**TEXT TO READ:**
* START *

To my ears, Porgy and Bess is the highest creative
achievement in American classical music. Osborne is not convinced.  A crucial sticking point is the anomaly my
book exposes: it is an opera with two endings. The first is that of DuBose Heyward,
who wrote Porgy the novel: Bess
deserts Porgy; Porgy collapses (“Oh Bess, oh where’s my Bess?”). The second was
invented by the opera’s first director, Rouben Mamoulian: Porgy lifts himself
up and declares himself on his way “to a heav’nly land.”





Is this double ending, not
created but creatively absorbed by Gershwin, a unique inspiration? Or is it an
unwanted confusion imposed by an ingenious but meddlesome stage director then
at the peak of his fame and influence? (Rouben Mamoulian received equal billing
with George Gershwin: think about that.)





Osborne finds the Mamouian ending unconvincing, tacked on – “like a rather perfunctory, conventional music-comedy happy ending.” I believe in the Mamoulian ending. Like Porgy’s, this is an act of faith: I have yet to see it adequately realized on stage.





That Mamoulian should have changed Heyward’s ending – a process explored in detail in my book – was merely predictable. He rigidly espoused uplift, and Heyward’s ending  — “a face that sagged wearily, and the eyes of age lit only by a faint reminiscent glow from suns and moons that had looked into them, and had already dropped down the west” – is lyrically yet unrelievedly bleak. If Mamoulian had merely picked Porgy up, the new ending would be risible. But Mamoulian did a lot more than that. He fundamentally reconceived Porgy’s character as prepossessing, actually heroic. He fundamentally reconceived Porgy’s story as an odyssey of personal realization: a cripple made whole. And he furnished a brilliant linchpin for Porgy’s regeneration, the opera’s most telling line: “Bring my goat!”





As I have argued, two
necessary ingredients to bring this line off are missing in the Met production,
directed by James Robinson with Eric Owens as Porgy. They are also not to be
found in the DVD of the San Francisco Opera production directed by Francesca Zambello
with Owens as Porgy again.

* END *

(Saved entries)
* START *

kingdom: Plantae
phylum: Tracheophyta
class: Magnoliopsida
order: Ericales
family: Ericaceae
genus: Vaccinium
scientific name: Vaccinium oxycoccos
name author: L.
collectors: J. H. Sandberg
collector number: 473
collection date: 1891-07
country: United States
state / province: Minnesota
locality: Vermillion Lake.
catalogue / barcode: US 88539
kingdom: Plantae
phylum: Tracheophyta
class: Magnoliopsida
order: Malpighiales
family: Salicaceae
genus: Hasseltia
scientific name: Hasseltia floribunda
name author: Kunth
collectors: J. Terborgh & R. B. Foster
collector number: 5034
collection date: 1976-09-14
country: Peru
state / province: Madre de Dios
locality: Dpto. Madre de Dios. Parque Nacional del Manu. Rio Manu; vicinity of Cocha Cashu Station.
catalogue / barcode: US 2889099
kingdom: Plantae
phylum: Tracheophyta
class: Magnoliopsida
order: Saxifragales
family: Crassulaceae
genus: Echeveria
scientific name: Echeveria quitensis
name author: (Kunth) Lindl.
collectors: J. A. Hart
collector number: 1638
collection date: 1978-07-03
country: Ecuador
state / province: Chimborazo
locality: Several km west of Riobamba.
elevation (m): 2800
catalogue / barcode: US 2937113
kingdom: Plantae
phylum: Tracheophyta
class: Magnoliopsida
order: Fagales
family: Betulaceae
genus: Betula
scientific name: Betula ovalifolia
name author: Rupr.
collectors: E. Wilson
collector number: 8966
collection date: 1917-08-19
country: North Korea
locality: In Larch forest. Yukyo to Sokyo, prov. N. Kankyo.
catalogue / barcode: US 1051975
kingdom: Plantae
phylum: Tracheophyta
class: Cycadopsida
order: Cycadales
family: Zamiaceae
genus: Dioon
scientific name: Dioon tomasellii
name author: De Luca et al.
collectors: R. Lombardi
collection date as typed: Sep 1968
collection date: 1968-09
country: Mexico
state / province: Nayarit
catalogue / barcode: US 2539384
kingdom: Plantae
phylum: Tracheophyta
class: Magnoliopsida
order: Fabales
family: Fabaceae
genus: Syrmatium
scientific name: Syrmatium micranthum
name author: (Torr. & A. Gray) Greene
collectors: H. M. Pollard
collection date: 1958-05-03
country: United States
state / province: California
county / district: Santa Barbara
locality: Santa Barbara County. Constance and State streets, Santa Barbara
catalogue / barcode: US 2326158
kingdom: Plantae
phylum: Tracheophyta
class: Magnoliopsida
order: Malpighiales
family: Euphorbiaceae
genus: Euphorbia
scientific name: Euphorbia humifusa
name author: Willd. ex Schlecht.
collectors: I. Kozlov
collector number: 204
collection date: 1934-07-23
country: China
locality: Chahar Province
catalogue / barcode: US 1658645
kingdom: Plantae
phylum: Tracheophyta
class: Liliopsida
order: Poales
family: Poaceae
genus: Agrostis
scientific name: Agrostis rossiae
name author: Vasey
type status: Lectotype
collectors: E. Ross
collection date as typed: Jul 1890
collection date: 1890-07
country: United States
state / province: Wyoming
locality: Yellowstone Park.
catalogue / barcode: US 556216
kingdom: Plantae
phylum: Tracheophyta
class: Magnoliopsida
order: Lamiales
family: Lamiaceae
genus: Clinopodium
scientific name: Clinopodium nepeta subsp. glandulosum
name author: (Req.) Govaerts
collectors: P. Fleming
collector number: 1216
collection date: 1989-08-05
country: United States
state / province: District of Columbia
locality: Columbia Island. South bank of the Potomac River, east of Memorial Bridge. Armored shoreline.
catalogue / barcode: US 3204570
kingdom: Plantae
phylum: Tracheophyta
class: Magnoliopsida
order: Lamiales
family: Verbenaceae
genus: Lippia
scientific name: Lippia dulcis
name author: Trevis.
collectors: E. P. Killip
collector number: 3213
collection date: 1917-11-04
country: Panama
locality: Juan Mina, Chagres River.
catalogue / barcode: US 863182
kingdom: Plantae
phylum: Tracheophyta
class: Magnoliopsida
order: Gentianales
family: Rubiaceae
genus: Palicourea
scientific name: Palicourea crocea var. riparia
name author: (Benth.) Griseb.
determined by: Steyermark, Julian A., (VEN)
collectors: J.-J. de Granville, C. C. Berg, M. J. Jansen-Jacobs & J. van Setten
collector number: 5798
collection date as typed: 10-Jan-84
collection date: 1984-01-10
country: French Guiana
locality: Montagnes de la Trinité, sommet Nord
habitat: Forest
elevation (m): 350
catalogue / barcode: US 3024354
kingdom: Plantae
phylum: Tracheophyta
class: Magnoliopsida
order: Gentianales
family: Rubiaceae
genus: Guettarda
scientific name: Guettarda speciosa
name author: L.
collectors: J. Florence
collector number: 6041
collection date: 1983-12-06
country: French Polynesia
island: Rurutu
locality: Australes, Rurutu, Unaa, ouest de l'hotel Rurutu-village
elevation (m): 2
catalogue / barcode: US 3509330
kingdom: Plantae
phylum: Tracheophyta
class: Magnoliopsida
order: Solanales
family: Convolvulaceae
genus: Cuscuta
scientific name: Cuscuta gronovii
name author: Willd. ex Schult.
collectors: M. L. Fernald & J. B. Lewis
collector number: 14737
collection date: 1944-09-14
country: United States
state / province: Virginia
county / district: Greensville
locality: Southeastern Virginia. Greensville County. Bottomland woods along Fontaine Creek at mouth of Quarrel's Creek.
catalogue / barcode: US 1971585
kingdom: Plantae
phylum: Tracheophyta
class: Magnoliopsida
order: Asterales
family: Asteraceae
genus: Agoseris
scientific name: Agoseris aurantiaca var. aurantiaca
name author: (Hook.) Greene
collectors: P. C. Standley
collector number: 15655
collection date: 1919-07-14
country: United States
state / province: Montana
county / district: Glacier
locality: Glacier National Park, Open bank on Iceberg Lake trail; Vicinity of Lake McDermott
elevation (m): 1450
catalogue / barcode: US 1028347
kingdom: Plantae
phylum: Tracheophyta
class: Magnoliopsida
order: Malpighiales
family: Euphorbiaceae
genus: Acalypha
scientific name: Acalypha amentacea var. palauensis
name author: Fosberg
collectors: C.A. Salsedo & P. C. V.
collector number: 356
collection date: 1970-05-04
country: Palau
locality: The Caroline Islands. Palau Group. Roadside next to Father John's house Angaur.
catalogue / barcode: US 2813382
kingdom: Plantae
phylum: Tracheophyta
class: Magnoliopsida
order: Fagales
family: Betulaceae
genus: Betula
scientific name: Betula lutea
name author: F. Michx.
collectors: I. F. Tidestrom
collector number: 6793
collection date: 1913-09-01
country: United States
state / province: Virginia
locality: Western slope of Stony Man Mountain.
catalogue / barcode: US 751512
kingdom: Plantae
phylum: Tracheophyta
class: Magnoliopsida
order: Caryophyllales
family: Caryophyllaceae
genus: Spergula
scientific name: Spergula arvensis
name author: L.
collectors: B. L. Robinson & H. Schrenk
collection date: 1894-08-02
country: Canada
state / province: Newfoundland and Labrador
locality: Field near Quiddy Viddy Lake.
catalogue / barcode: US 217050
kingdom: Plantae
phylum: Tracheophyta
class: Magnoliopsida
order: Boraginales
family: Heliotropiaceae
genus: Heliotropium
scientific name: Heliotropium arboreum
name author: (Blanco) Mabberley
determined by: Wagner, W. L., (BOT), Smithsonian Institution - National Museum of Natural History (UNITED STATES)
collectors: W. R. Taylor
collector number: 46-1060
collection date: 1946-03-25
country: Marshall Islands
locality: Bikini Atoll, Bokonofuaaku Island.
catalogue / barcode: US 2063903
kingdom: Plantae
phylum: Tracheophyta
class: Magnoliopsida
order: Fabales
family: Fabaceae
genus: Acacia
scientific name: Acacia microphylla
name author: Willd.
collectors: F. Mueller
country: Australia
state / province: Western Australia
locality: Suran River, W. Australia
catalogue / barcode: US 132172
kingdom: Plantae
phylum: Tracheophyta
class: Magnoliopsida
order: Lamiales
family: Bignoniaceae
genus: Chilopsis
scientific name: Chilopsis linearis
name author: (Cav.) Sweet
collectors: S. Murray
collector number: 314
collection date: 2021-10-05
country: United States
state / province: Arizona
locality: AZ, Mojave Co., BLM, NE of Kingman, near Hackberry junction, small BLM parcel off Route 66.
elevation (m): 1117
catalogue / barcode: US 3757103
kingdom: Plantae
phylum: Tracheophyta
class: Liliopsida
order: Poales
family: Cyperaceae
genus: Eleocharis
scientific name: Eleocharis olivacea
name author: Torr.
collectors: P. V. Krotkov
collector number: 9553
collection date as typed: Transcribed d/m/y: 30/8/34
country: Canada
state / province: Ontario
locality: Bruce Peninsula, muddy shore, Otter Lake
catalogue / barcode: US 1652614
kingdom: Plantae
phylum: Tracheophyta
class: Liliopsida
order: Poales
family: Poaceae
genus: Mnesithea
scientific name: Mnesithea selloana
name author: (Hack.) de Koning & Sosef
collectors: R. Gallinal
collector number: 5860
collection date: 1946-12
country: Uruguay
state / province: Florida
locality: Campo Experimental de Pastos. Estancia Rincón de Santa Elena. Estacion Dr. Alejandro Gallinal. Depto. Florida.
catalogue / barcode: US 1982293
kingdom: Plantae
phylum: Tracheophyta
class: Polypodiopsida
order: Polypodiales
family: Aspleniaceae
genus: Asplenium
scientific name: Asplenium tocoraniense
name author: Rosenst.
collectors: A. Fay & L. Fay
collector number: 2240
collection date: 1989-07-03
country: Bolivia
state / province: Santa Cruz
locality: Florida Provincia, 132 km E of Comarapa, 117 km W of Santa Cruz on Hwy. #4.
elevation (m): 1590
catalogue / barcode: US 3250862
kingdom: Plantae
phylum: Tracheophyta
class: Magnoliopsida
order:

* END *

**JOB 1:** In the passage on Porgy and Bess, who invented the opera's second ending?
**JOB 2:** Translate this sentence from the passage on Porgy and Bess into Spanish: "Like Porgy’s, this is an act of faith: I have yet to see it adequately realized on stage."
**JOB 3:** Print the part of the passage on Porgy and Bess starting at "Osborne finds the" and ending at "realized on stage.".

**PROBLEM SOLUTION 1:** Rouben Mamoulian, the opera's first director, invented the second ending.

**PROBLEM SOLUTION 2:** Como el de Porgy, este es un acto de fe: todavía no lo he visto realizado adecuadamente en escena.

**PROBLEM SOLUTION 3:**
Osborne finds the Mamouian ending unconvincing, tacked on – “like a rather perfunctory, conventional music-comedy happy ending.” I believe in the Mamoulian ending. Like Porgy’s, this is an act of faith: I have yet to see it adequately realized on stage.